-------- Provided text

Keep hammering, no excuses


----------



## Jonbnks (Jan 21, 2012)

It has really helped my friend's property when I've taken out some of the raccoons. If you know where you're going to be turkey hunting, it could help to start taking out predators now so there are more turkeys for you in the spring.


----------



## huntertibbs (Feb 15, 2013)

My buddy has a cabin about a mile from where I plan on hunting, we took several raccoons and skunks out of that area. Mostly to keep the dogs from getting into them, hopefully that'll help but I'll definitely be getting out there for some predator control this winter.

Keep hammering, no excuses


----------



## Bait washer (Feb 26, 2013)

A lot of good info being shared.

A common mistake of new hunters is over calling.

Take what the tom does as a guide.

Real hot tom will be listening for a quick response.

Most times less is better.

When entering an area in the dark do not use a light.

Morning hunts I will use a feeding hen and jake decoy.

A mature tom will come in and spur the heck out of the jake,

If you know the travel pattern in the afternoon a single strutting

tom decoy that has a moving tail can be deadly out in an open area.

No calling needed.

If you buy decoys get good ones. A lot of crap on the market.

Get yourself a good CD for the type of call you plan to use and

practice, practice and practice some more.

Good luck.


----------



## huntertibbs (Feb 15, 2013)

Christmas came early for me, now I can get to practicing









Keep hammering, no excuses


----------



## huntertibbs (Feb 15, 2013)

Christmas came early for me, I can start practicing now. I tried to upload a picture but it wasn't working, I'll try again later 


Keep hammering, no excuses


----------



## hassell (Feb 9, 2010)

huntertibbs said:


> Christmas came early for me, I can start practicing now. I tried to upload a picture but it wasn't working, I'll try again later Keep hammering, no excuses


 Worked fine on the pic's, I deleted 3 repeat pic's., left one on.


----------



## sneakygroundbuzzard (Nov 1, 2012)

Them are some sweet looking calls
Wish I had some like those

Oh wait I do lol


----------



## sneakygroundbuzzard (Nov 1, 2012)

just incase your wondering how to use them

always scuff the striker plate in the same direction

hold the striker like a pencil and pull towards you going perpindicular across the grain of the scuffs

dont lift the striker from the surface of the pot,even when going to start the sound again

when lifting the striker from the pot and setting it back down the noise it makes sounds an awfull

lot like the "putt" sound a turkey makes,which is an alarm sound for the birds

i have a pot that has diagrams on it of movements for differant sounds you can make

if you would like i can take a pic of it and post it for ya


----------



## huntertibbs (Feb 15, 2013)

----------------

- [What you need to do]:
• A. In the turkey hunting thread, which decoys does Bait washer use on morning hunts?
• B. Decide whether each statement agrees with the turkey hunting thread. Answer yes or no for each, and quote the words from the thread that decide it.
(i) Bait washer names over calling as a common mistake of new hunters.
(ii) sneakygroundbuzzard advises lifting the striker off the pot before starting the sound again.
(iii) hassell deleted two repeat pictures.

-------- Data shown

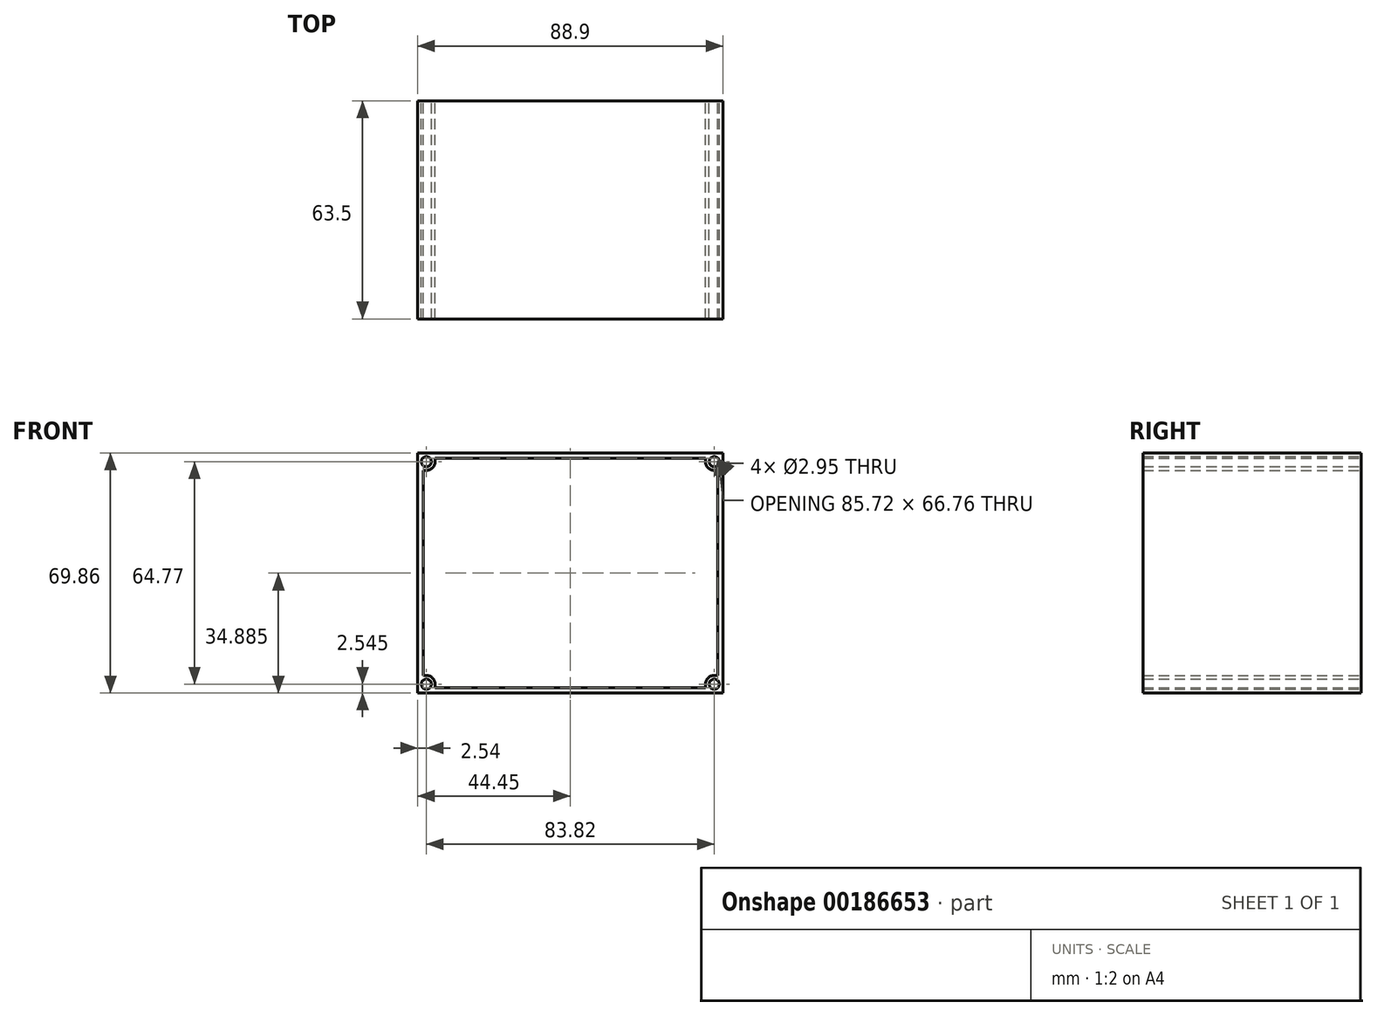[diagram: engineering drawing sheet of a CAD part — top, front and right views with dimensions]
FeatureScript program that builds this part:
annotation { "Feature Type Name" : "Feature", "Feature Type Description" : "" }
export const myFeature = defineFeature(function(context is Context, id is Id, definition is map)
    precondition{}
    {
        {
            var Q0;
            Q0=qCreatedBy(makeId("Front.planeOp"),FACE);
            var sketch = newSketch(context, id + "F0", { "sketchPlane" : qUnion([Q0])});
            skLineSegment(sketch, "E0.bottom", {"start": v(-44.45, 34.93) * mm, "end": v(44.45, 34.93) * mm});
            skLineSegment(sketch, "E0.top", {"start": v(-44.45, -34.92) * mm, "end": v(44.45, -34.92) * mm});
            skLineSegment(sketch, "E0.left", {"start": v(-44.45, 34.93) * mm, "end": v(-44.45, -34.92) * mm});
            skLineSegment(sketch, "E0.right", {"start": v(44.45, 34.93) * mm, "end": v(44.45, -34.92) * mm});
            skPoint(sketch, "E0.middle", {"position": v(0, 0) * mm});
            skLineSegment(sketch, "E1.top", {"start": v(-39.37, -33.43) * mm, "end": v(39.37, -33.43) * mm});
            skLineSegment(sketch, "E2.bottom", {"start": v(-44.45, 34.93) * mm, "end": v(-39.37, 34.93) * mm});
            skLineSegment(sketch, "E2.top", {"start": v(-42.86, 29.85) * mm, "end": v(-41.91, 29.85) * mm});
            skLineSegment(sketch, "E2.left", {"start": v(-44.45, 34.93) * mm, "end": v(-44.45, 29.85) * mm});
            skLineSegment(sketch, "E2.right", {"start": v(-39.37, 33.34) * mm, "end": v(-39.37, 32.39) * mm});
            skLineSegment(sketch, "E3", {"start": v(-39.37, 34.93) * mm, "end": v(-44.45, 29.85) * mm, "construction": true});
            skPoint(sketch, "E4.visualSharp", {"position": v(-39.37, 29.85) * mm});
            skArc(sketch, "E4.filletArc", {"start": v(-41.91, 29.85) * mm, "mid": v(-40.11, 30.59) * mm, "end": v(-39.37, 32.39) * mm});
            skLineSegment(sketch, "E5.trimOffspring", {"start": v(-39.37, 33.34) * mm, "end": v(39.37, 33.34) * mm});
            skLineSegment(sketch, "E6.trimOffspring", {"start": v(-42.86, 29.85) * mm, "end": v(-42.86, -29.84) * mm});
            skLineSegment(sketch, "E7.bottom", {"start": v(44.45, 34.93) * mm, "end": v(39.37, 34.93) * mm});
            skLineSegment(sketch, "E7.top", {"start": v(42.86, 29.85) * mm, "end": v(41.91, 29.85) * mm});
            skLineSegment(sketch, "E7.left", {"start": v(44.45, 34.93) * mm, "end": v(44.45, 29.85) * mm});
            skLineSegment(sketch, "E7.right", {"start": v(39.37, 33.34) * mm, "end": v(39.37, 32.39) * mm});
            skLineSegment(sketch, "E8", {"start": v(44.45, 34.93) * mm, "end": v(39.37, 29.85) * mm, "construction": true});
            skLineSegment(sketch, "E9", {"start": v(39.37, 34.93) * mm, "end": v(44.45, 29.85) * mm, "construction": true});
            skCircle(sketch, "E10", {"center": v(41.91, 32.39) * mm, "radius": 1.47 * mm});
            skPoint(sketch, "E11.visualSharp", {"position": v(39.37, 29.85) * mm});
            skArc(sketch, "E11.filletArc", {"start": v(39.37, 32.39) * mm, "mid": v(40.11, 30.59) * mm, "end": v(41.91, 29.85) * mm});
            skLineSegment(sketch, "E12.trimOffspring", {"start": v(42.86, 29.85) * mm, "end": v(42.86, -29.84) * mm});
            skLineSegment(sketch, "E13.bottom", {"start": v(44.45, -34.92) * mm, "end": v(39.37, -34.92) * mm});
            skLineSegment(sketch, "E13.top", {"start": v(42.86, -29.84) * mm, "end": v(41.9, -29.84) * mm});
            skLineSegment(sketch, "E13.left", {"start": v(44.45, -34.92) * mm, "end": v(44.45, -29.84) * mm});
            skLineSegment(sketch, "E13.right", {"start": v(39.37, -34.92) * mm, "end": v(39.37, -32.38) * mm});
            skLineSegment(sketch, "E14", {"start": v(44.45, -34.92) * mm, "end": v(39.37, -29.84) * mm, "construction": true});
            skLineSegment(sketch, "E15", {"start": v(44.45, -29.84) * mm, "end": v(39.37, -34.92) * mm, "construction": true});
            skCircle(sketch, "E16", {"center": v(41.9, -32.38) * mm, "radius": 1.47 * mm});
            skPoint(sketch, "E17.visualSharp", {"position": v(39.37, -29.84) * mm});
            skArc(sketch, "E17.filletArc", {"start": v(41.9, -29.84) * mm, "mid": v(40.11, -30.59) * mm, "end": v(39.37, -32.38) * mm});
            skPoint(sketch, "E18.orphan", {"position": v(42.95, -33.43) * mm});
            skPoint(sketch, "E1.right.start.orphan", {"position": v(42.86, 33.43) * mm});
            skLineSegment(sketch, "E19.bottom", {"start": v(-44.45, -34.92) * mm, "end": v(-39.37, -34.92) * mm});
            skLineSegment(sketch, "E19.top", {"start": v(-42.86, -29.84) * mm, "end": v(-41.91, -29.84) * mm});
            skLineSegment(sketch, "E19.left", {"start": v(-44.45, -34.92) * mm, "end": v(-44.45, -29.84) * mm});
            skLineSegment(sketch, "E19.right", {"start": v(-39.37, -33.43) * mm, "end": v(-39.37, -32.38) * mm});
            skLineSegment(sketch, "E20", {"start": v(-44.45, -34.92) * mm, "end": v(-39.37, -29.84) * mm, "construction": true});
            skLineSegment(sketch, "E21", {"start": v(-39.37, -34.92) * mm, "end": v(-44.45, -29.84) * mm, "construction": true});
            skCircle(sketch, "E22", {"center": v(-41.91, -32.38) * mm, "radius": 1.47 * mm});
            skPoint(sketch, "E23.visualSharp", {"position": v(-39.37, -29.84) * mm});
            skArc(sketch, "E23.filletArc", {"start": v(-39.37, -32.38) * mm, "mid": v(-40.11, -30.59) * mm, "end": v(-41.91, -29.84) * mm});
            skPoint(sketch, "E24.trimOffspring.end.orphan", {"position": v(-42.86, -33.43) * mm});
            skLineSegment(sketch, "E25", {"start": v(-44.45, 29.85) * mm, "end": v(-39.37, 29.85) * mm, "construction": true});
            skLineSegment(sketch, "E26", {"start": v(-39.37, 34.93) * mm, "end": v(-39.37, 29.85) * mm, "construction": true});
            skLineSegment(sketch, "E27", {"start": v(-39.37, 29.85) * mm, "end": v(-44.45, 34.93) * mm, "construction": true});
            skCircle(sketch, "E28", {"center": v(-41.91, 32.39) * mm, "radius": 1.47 * mm});
            skSolve(sketch);
        }
        {
            var Q0;
            Q0=makeQuery(id+"F0.imprint","IMPRINT",FACE,{"disambiguationData":[TD([[makeQuery(id+"F0.imprint","IMPRINT",EDGE,{"derivedFrom":sQuery(id+"F0.wireOp",EDGE,"E0.bottom")}),-1.0]])]});
            extrude(context, id + "F1", {"entities" : qUnion([Q0]), "endBound" : BoundingType.SYMMETRIC, "depth" : 63.5 * mm});
        }
    });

----------------

- [Solutions to the problems]:
• A. A feeding hen and a jake decoy.

• B.
(i) Yes: "A common mistake of new hunters is over calling."
(ii) No: "dont lift the striker from the surface of the pot,even when going to start the sound again"
(iii) No: "I deleted 3 repeat pic's., left one on."